The issue of whether use of a thermal imaging device constitutes a search within the meaning of the Fourth Amendment is one of first impression in the First Circuit. All of the circuit courts that have considered the issue have concluded that the use of a thermal imaging device is not a search within the meaning of the Fourth Amendment. See United States v. Kyllo, 190 F.3d 1041 (9th Cir.1999), cert. granted, 530 U.S. 1305, 121 S.Ct. 29, 147 L.Ed.2d 1052 (2000); United States v. Depew, 210 F.3d 1061, 1066 (9th Cir.2000); United States v. Myers, 46 F.3d 668, 669-70 (7th Cir.), cert. denied, 516 U.S. 879, 116 S.Ct. 213, 133 L.Ed.2d 144 (1995); United States v. 15324 County Highway E., 219 F.3d 602, 604-05 (7th Cir.2000); United States v. Ishmael, 48 F.3d 850, 853 (5th Cir.), cert. denied, 516 U.S. 818, 116 S.Ct. 74, 75, 133 L.Ed.2d 34 (1995); United States v. Robinson, 62 F.3d 1325, 1328-30 (11th Cir.1995), cert denied, 517 U.S. 1220, 116 S.Ct. 1848, 134 L.Ed.2d 949 (1996); United States v. Ford, 34 F.3d 992, 995-97 (11th Cir.1994); United States v. Pinson, 24 F.3d 1056, 1058-59 (8th Cir.), cert. denied, 513 U.S. 1057, 115 S.Ct. 664, 130 L.Ed.2d 598 (1994). In identifying the privacy interest at stake, several courts have focused on the thing actually searched—here, the heat emanating from the residence—rather than on the privacy interest in the activities inside the residence. Those courts have held that the thermal imager simply measures surface heat, in which there is no reasonable expectation of privacy, and that the information gathered "`is neither sensitive or personal, nor [revealing of] the specific activities within the ... home.'" Kyllo, 190 F.3d at 1046-47 (quoting Ford, 34 F.3d at 997); see also Myers, 46 F.3d at 669-70; Robinson, 62 F.3d at 1328-30. Other courts, while finding that the defendant may have a subjective privacy expectation in the site of the illicit activity, have held that the privacy interest identified is not one that society is prepared to accept as reasonable. See Ishmael, 48 F.3d at 855; Myers, 46 F.3d at 669-70; Pinson, 24 F.3d at 1058-59.

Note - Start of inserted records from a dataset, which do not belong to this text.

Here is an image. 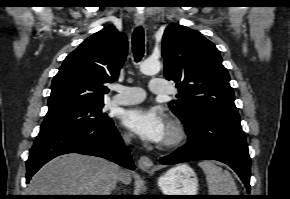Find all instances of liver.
<instances>
[{
  "instance_id": "liver-1",
  "label": "liver",
  "mask_w": 290,
  "mask_h": 199,
  "mask_svg": "<svg viewBox=\"0 0 290 199\" xmlns=\"http://www.w3.org/2000/svg\"><path fill=\"white\" fill-rule=\"evenodd\" d=\"M119 167L102 158L66 154L45 164L28 185L30 195H110ZM121 181L131 183L129 172Z\"/></svg>"
}]
</instances>
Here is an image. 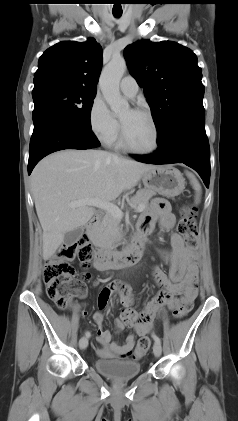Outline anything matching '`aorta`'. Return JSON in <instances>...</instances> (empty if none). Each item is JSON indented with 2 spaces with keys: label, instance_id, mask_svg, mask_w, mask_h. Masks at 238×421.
I'll list each match as a JSON object with an SVG mask.
<instances>
[{
  "label": "aorta",
  "instance_id": "762f6f07",
  "mask_svg": "<svg viewBox=\"0 0 238 421\" xmlns=\"http://www.w3.org/2000/svg\"><path fill=\"white\" fill-rule=\"evenodd\" d=\"M126 69V61L123 58H113L106 65L100 77L102 94L115 113H119L129 107L128 102L121 97L119 90L120 80Z\"/></svg>",
  "mask_w": 238,
  "mask_h": 421
}]
</instances>
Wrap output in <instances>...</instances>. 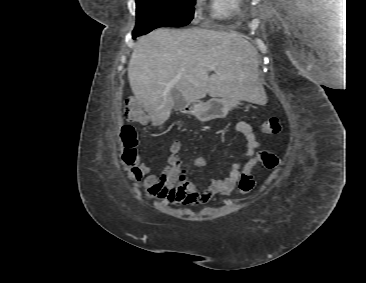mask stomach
Wrapping results in <instances>:
<instances>
[{"label":"stomach","instance_id":"1","mask_svg":"<svg viewBox=\"0 0 366 283\" xmlns=\"http://www.w3.org/2000/svg\"><path fill=\"white\" fill-rule=\"evenodd\" d=\"M240 99L230 97H213L205 103L200 101L185 102L181 110H190L201 122L223 118L228 111L240 104Z\"/></svg>","mask_w":366,"mask_h":283}]
</instances>
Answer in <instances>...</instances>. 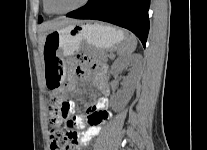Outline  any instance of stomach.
I'll return each mask as SVG.
<instances>
[{
    "label": "stomach",
    "instance_id": "0dacf381",
    "mask_svg": "<svg viewBox=\"0 0 207 150\" xmlns=\"http://www.w3.org/2000/svg\"><path fill=\"white\" fill-rule=\"evenodd\" d=\"M126 41L123 30L98 22H80L52 30L46 35L42 50L47 86L54 89L64 83L65 58L73 57L83 44L91 49L92 57L101 60Z\"/></svg>",
    "mask_w": 207,
    "mask_h": 150
}]
</instances>
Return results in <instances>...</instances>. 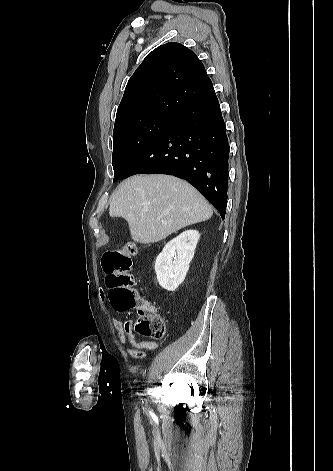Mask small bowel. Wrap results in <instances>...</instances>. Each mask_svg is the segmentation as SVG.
Here are the masks:
<instances>
[{"label": "small bowel", "mask_w": 333, "mask_h": 471, "mask_svg": "<svg viewBox=\"0 0 333 471\" xmlns=\"http://www.w3.org/2000/svg\"><path fill=\"white\" fill-rule=\"evenodd\" d=\"M100 296L104 299L105 294L103 291L100 292ZM113 326L118 332V341L120 343L128 342L130 347L126 349V352L134 358L145 357L147 352L153 351L157 348V343L154 341L138 340L134 334V325L132 320H121L114 318Z\"/></svg>", "instance_id": "c3829d8e"}]
</instances>
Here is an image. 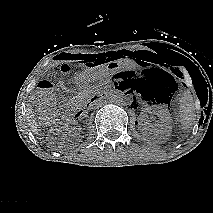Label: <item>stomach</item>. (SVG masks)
<instances>
[{
    "label": "stomach",
    "instance_id": "1",
    "mask_svg": "<svg viewBox=\"0 0 213 213\" xmlns=\"http://www.w3.org/2000/svg\"><path fill=\"white\" fill-rule=\"evenodd\" d=\"M128 62L124 58H119L110 62L105 63L104 65L101 63H97L91 68L88 69L87 75H82L78 81L80 83L88 82L90 79L94 80L97 78L98 75L103 73L104 71L107 73H111L120 69L126 68Z\"/></svg>",
    "mask_w": 213,
    "mask_h": 213
}]
</instances>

Defendants rely on the analysis in United States v. Cusumano, 67 F.3d 1497 (10th Cir.1995) and United States v. Elkins, 95 F.Supp.2d 796 (W.D.Tenn.2000). When faced with the issue, both courts concluded that the use of a thermal imaging device was an unconstitutional search reasoning that the pertinent inquiry is not whether the defendant retains an expectation of privacy in the heat waste generated from the home but, rather, whether there is an expectation of privacy in the heat signatures of the activities inside the home. Defendants concede, however, that the Cusumano decision was vacated when the Tenth Circuit issued its en banc decision holding that the subject warrant was supported by probable cause without considering the results of the thermal image camera and that it was, therefore, unnecessary to decide the constitutionality of the thermal imager's use. United States v. Cusumano, 83 F.3d 1247, 1250 (10th Cir. 1996)(en banc). This Court is not persuaded by the analysis in the first, later vacated Cusumano opinion or the Elkins opinion.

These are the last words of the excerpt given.